Интервью берет Сюзанна Турмен (1992)

Сюзанна Турмен. Казалось бы, фильм по пьесе Шекспира — совсем не то, чего от вас ждут.

Питер Гринуэй. Думаю, нужно отметить, что в этой необычной последней пьесе Шекспира есть кое-что совершенно особенное, простор для очень интересных наблюдений. В каком-то смысле «Буря» — пьеса совсем другого типа, чем «Макбет» или «Ричард III», где больше внимания уделяется конфликту и подход гораздо более традиционный. Меня всегда чрезвычайно занимало то обстоятельство, что в своих последних произведениях (а «Буря» именно такова — сравните с последними полотнами Тициана и, пожалуй, с последними квартетами Бетховена) гении каким-то загадочным образом совершают гигантский прыжок, тянутся к будущему — в них, в этих последних произведениях, рождаются новые миры и вселенные, заслуживающие изучения, которое, возможно, даст плоды лишь спустя много-много лет после смерти авторов.
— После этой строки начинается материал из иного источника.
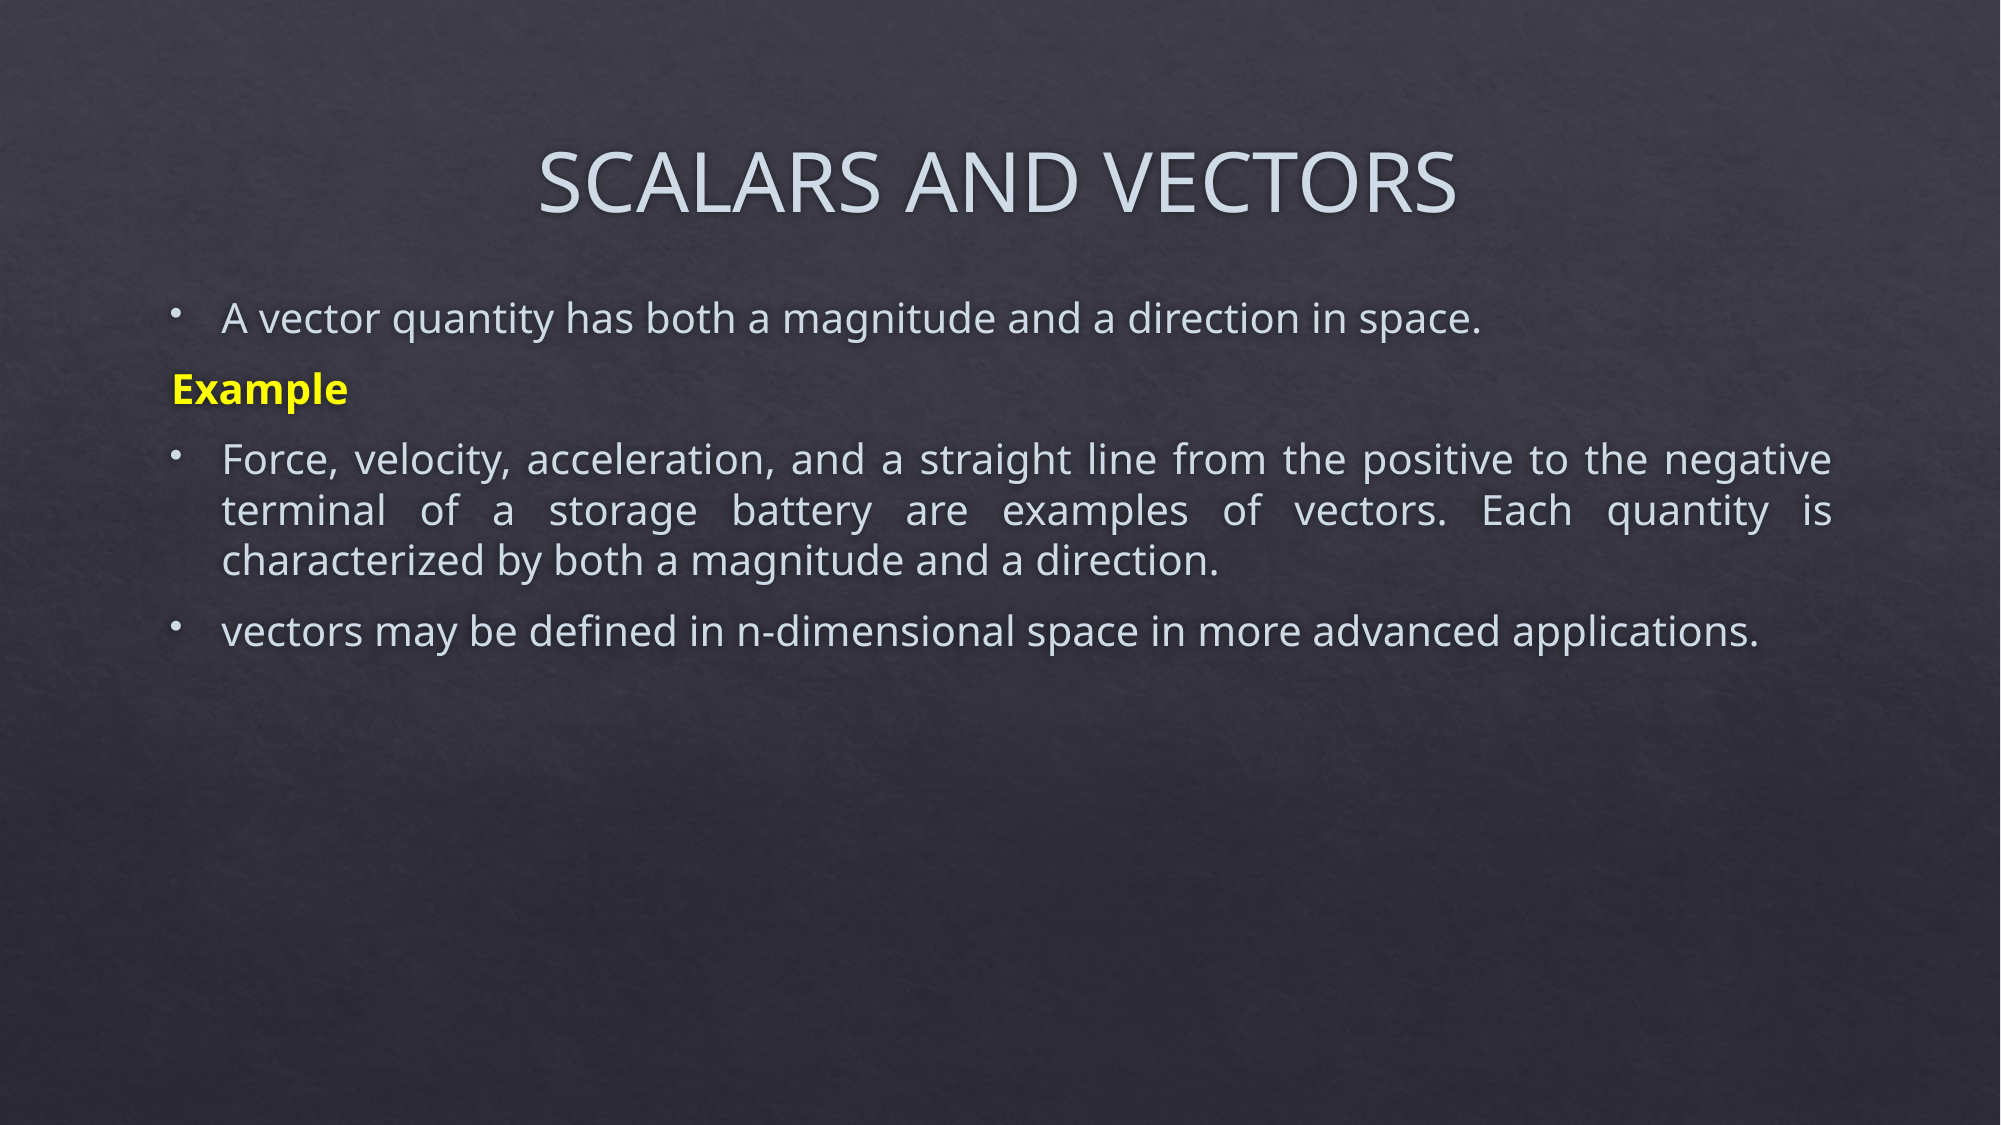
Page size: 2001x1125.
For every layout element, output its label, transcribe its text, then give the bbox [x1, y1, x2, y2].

Как считается, «Буря» впервые была поставлена в 1611 году в Лондоне и, если говорить о ней в контексте английской истории, была свидетельницей перехода от елизаветинской эпохи к якобитской. Любопытно, что она считается также единственным «сценарием», который Шекспир сочинил сам. Насколько я понимаю, отправной точкой стало что-то типа газетной заметки о кораблекрушении, которое произошло, кажется, на Бермудах[122]. Можно даже сказать, что «Буря» — первая драма про Бермудский треугольник.
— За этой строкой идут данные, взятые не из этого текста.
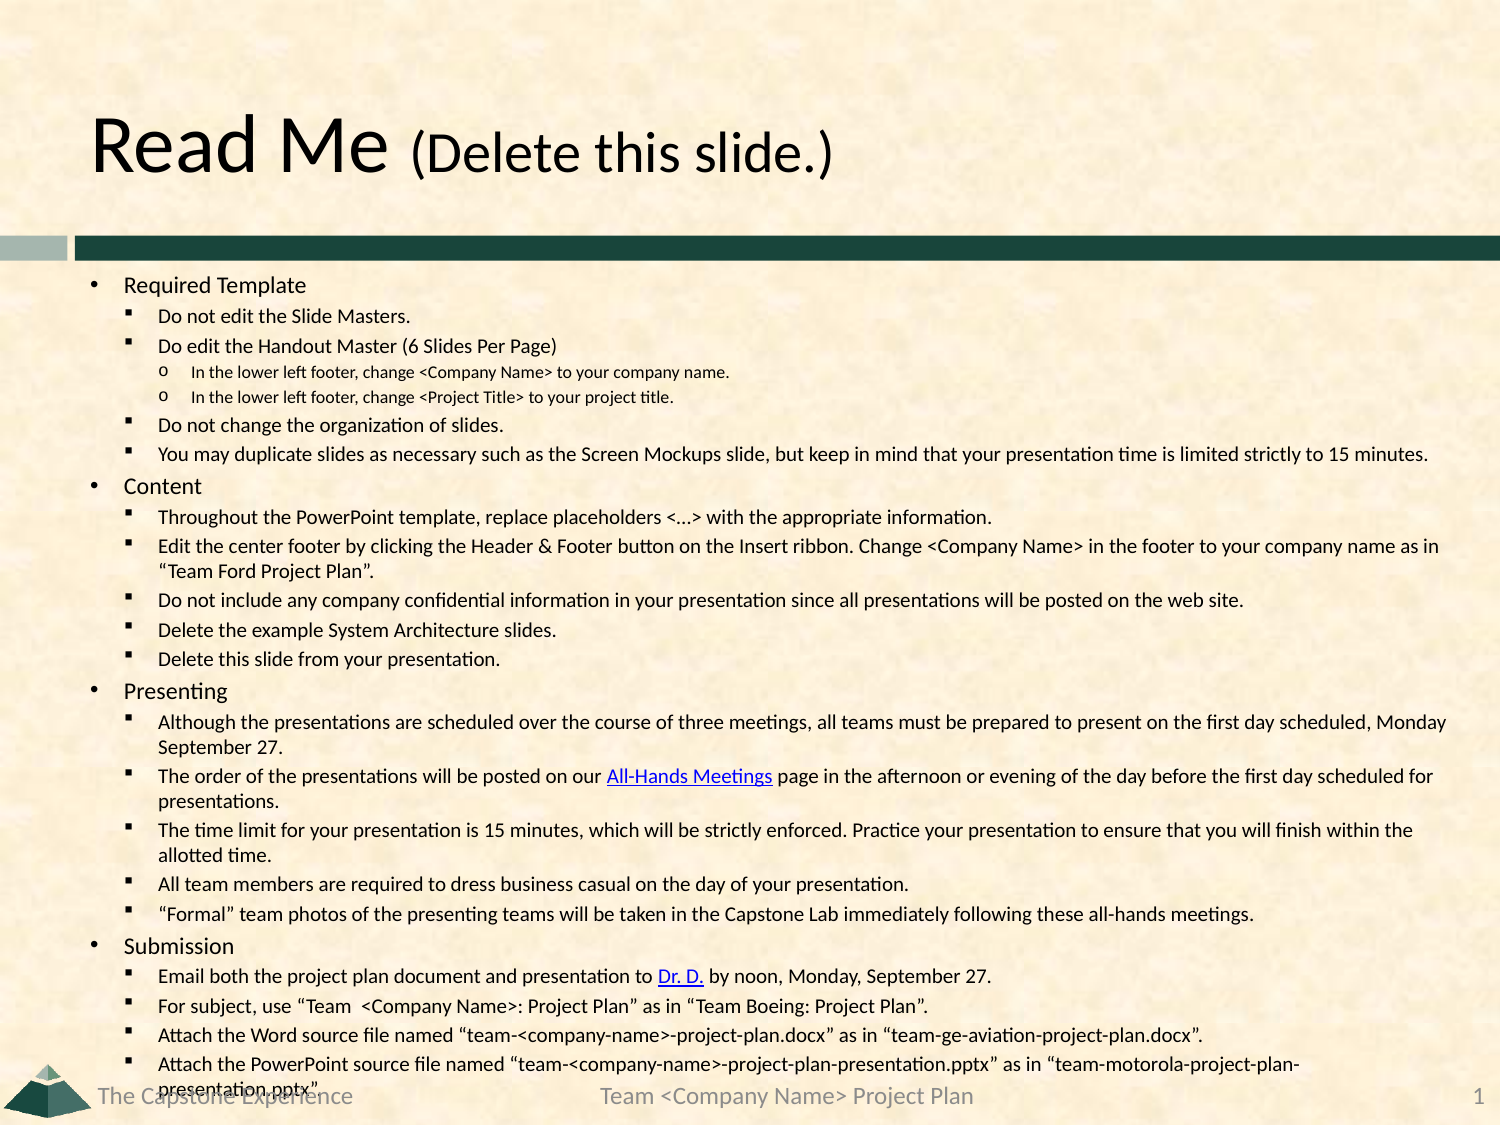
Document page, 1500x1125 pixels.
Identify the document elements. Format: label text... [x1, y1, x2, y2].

picture [0, 0, 1500, 1125]
title Read Me (Delete this slide.) [75, 45, 1425, 233]
slide_number 1 [1149, 1065, 1500, 1125]
slide_number The Capstone Experience [75, 1065, 425, 1125]
list Required Template Do not edit the Slide Masters. Do edit the Handout Master (6 Slides Per Page) In the lower left footer, change <Company Name> to your company name. In the lower left footer, change <Project Title> to your project title. Do not change the organization of slides. You may duplicate slides as necessary such as the Screen Mockups slide, but keep in mind that your presentation time is limited strictly to 15 minutes. Content Throughout the PowerPoint template, replace placeholders <…> with the appropriate information. Edit the center footer by clicking the Header & Footer button on the Insert ribbon. Change <Company Name> in the footer to your company name as in “Team Ford Project Plan”. Do not include any company confidential information in your presentation since all presentations will be posted on the web site. Delete the example System Architecture slides. Delete this slide from your presentation. Presenting Although the presentations are scheduled over the course of three meetings, all teams must be prepared to present on the first day scheduled, Monday September 27. The order of the presentations will be posted on our All-Hands Meetings page in the afternoon or evening of the day before the first day scheduled for presentations. The time limit for your presentation is 15 minutes, which will be strictly enforced. Practice your presentation to ensure that you will finish within the allotted time. All team members are required to dress business casual on the day of your presentation. “Formal” team photos of the presenting teams will be taken in the Capstone Lab immediately following these all-hands meetings. Submission Email both the project plan document and presentation to Dr. D. by noon, Monday, September 27. For subject, use “Team <Company Name>: Project Plan” as in “Team Boeing: Project Plan”. Attach the Word source file named “team-<company-name>-project-plan.docx” as in “team-ge-aviation-project-plan.docx”. Attach the PowerPoint source file named “team-<company-name>-project-plan-presentation.pptx” as in “team-motorola-project-plan-presentation.pptx”. [75, 262, 1475, 1065]
footer Team <Company Name> Project Plan [425, 1065, 1149, 1125]
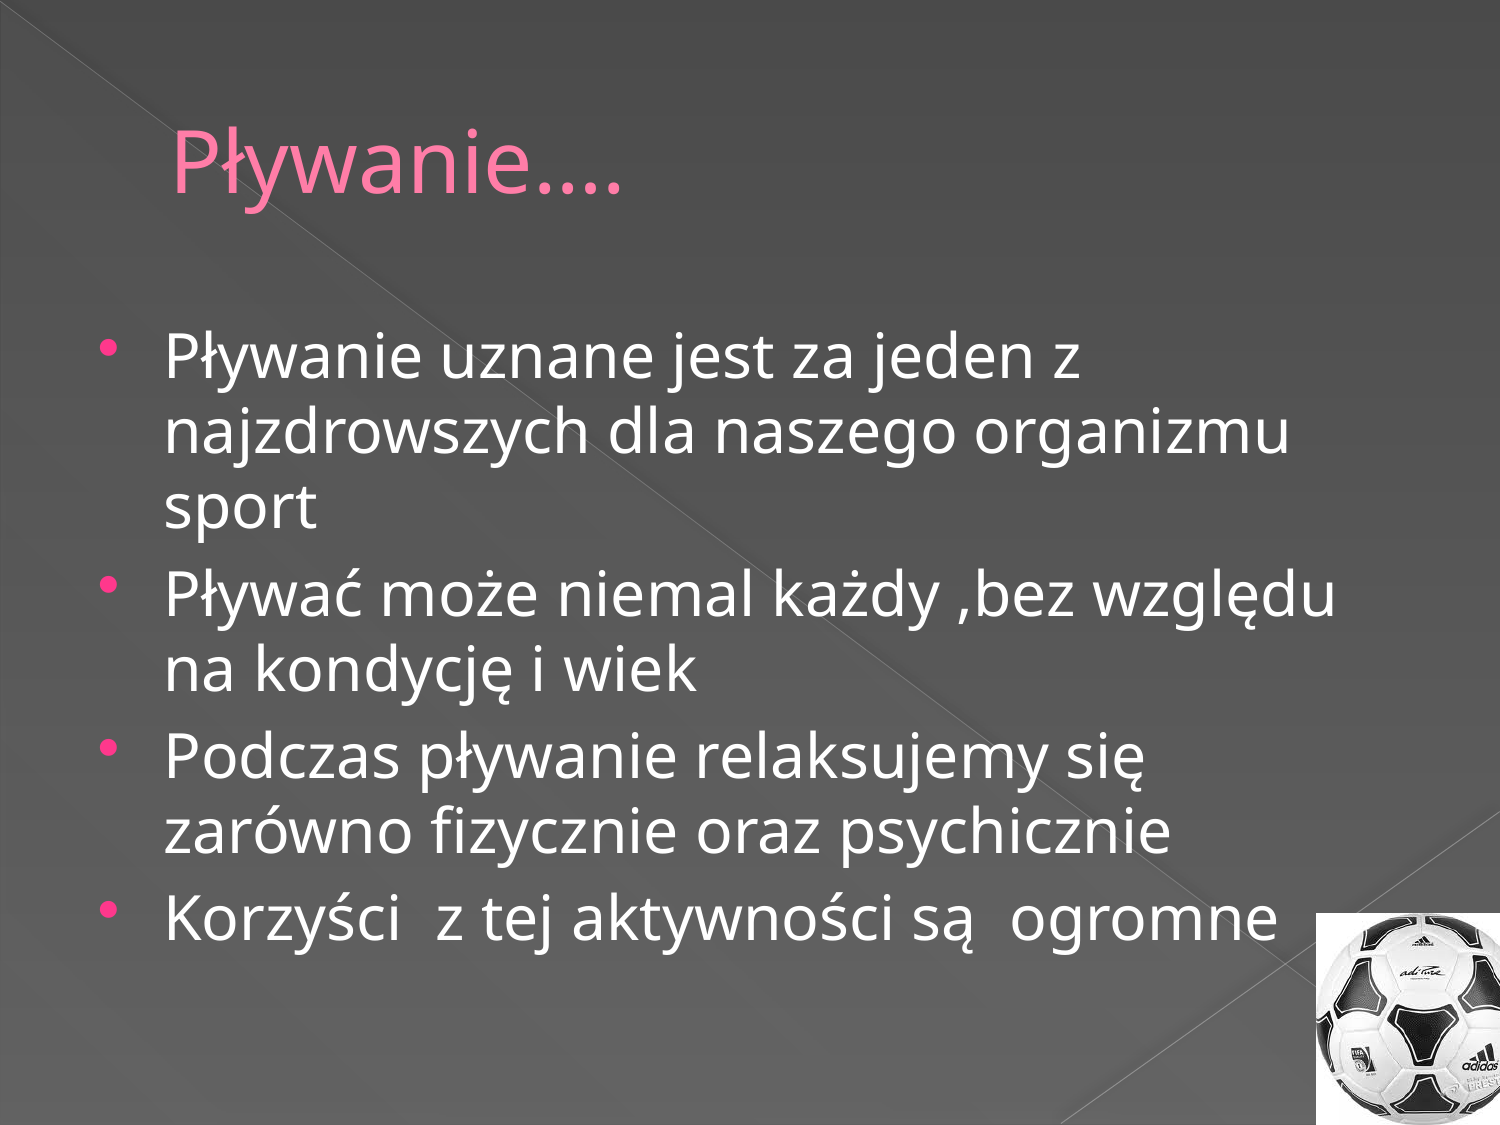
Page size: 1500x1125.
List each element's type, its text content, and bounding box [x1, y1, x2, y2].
Поздние драмы Шекспира, ранние якобитские драмы — материя, в которой я относительно хорошо разбираюсь. А сотрудничество с Гилгудом, по-моему, оказалось очень удачным. Наверно, вы помните, что он играл Просперо как минимум в пяти театральных постановках. Впервые — в двадцать шесть лет, что весьма примечательно.

С. Т. И каково это — работать с Гилгудом?
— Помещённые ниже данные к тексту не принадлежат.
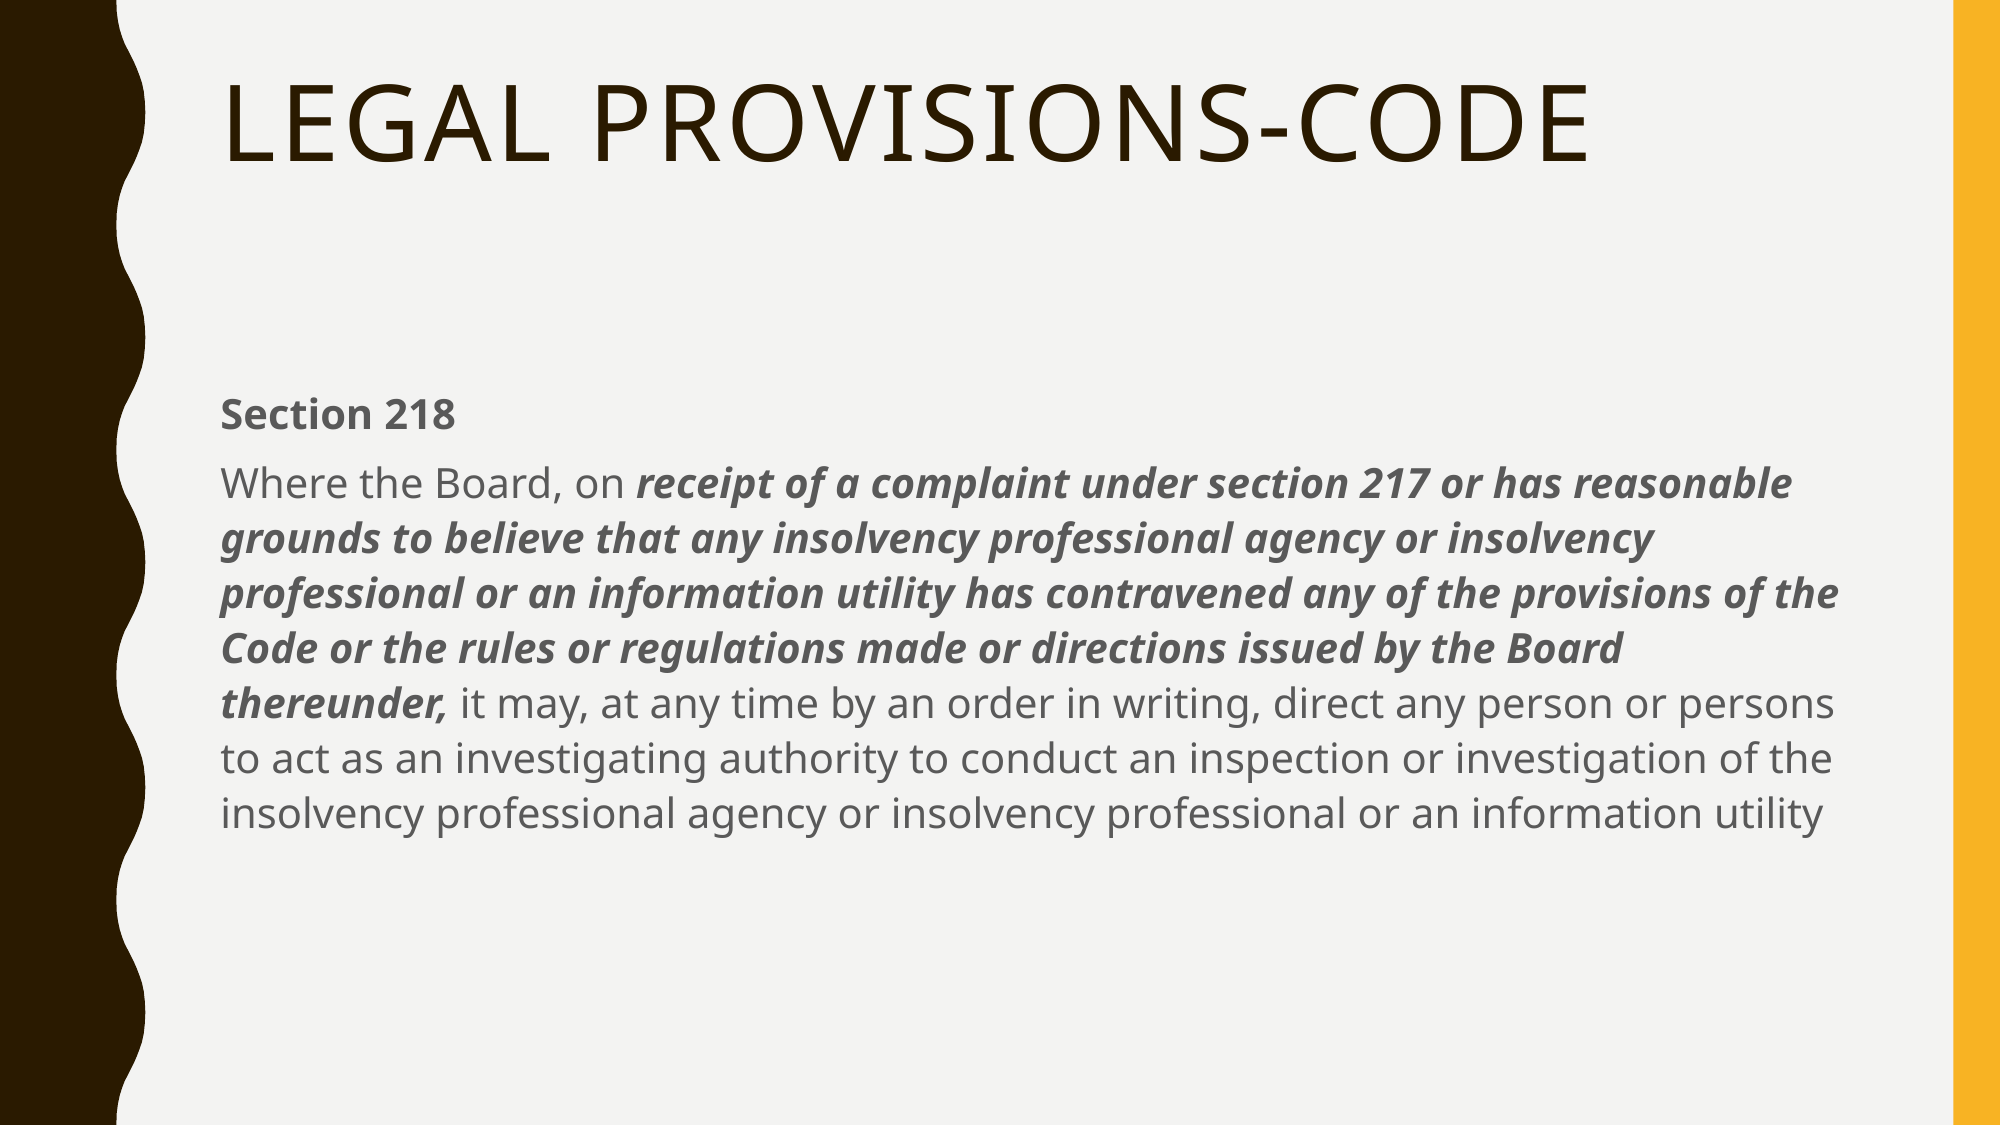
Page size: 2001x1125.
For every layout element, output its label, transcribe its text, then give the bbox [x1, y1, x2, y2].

П. Г. Превосходно. Чтобы обосновать мои стратегии — а я надеюсь, они и впрямь имеют право на существование, — нужно начать с гипотезы, что в каком-то смысле это прощание Шекспира с театром (как-никак, «Буря» — последняя пьеса Шекспира), а также, вполне возможно, последняя великая роль Гилгуда. Итак, положим, пьеса символизирует прощание с волшебством, прощание с театром, прощание с иллюзией. И если сделать это лейтмотивом… Мне захотелось как-то объединить фигуры Просперо, Гилгуда и Шекспира. Из этого приема рождается все остальное, я сознательно делал фильм так, чтобы волшебный голос Гилгуда звучал выигрышно. Итак, Гилгуд не только играет роль Просперо, но и произносит за кадром текст всех других героев на протяжении двух третей пьесы. Ровно то же самое сделал Шекспир: написал все это и, тем самым, создал персонажей, события, навеваемые ими мысли…

С. Т. Я слышала, что вы работали также над продолжением «Бури»?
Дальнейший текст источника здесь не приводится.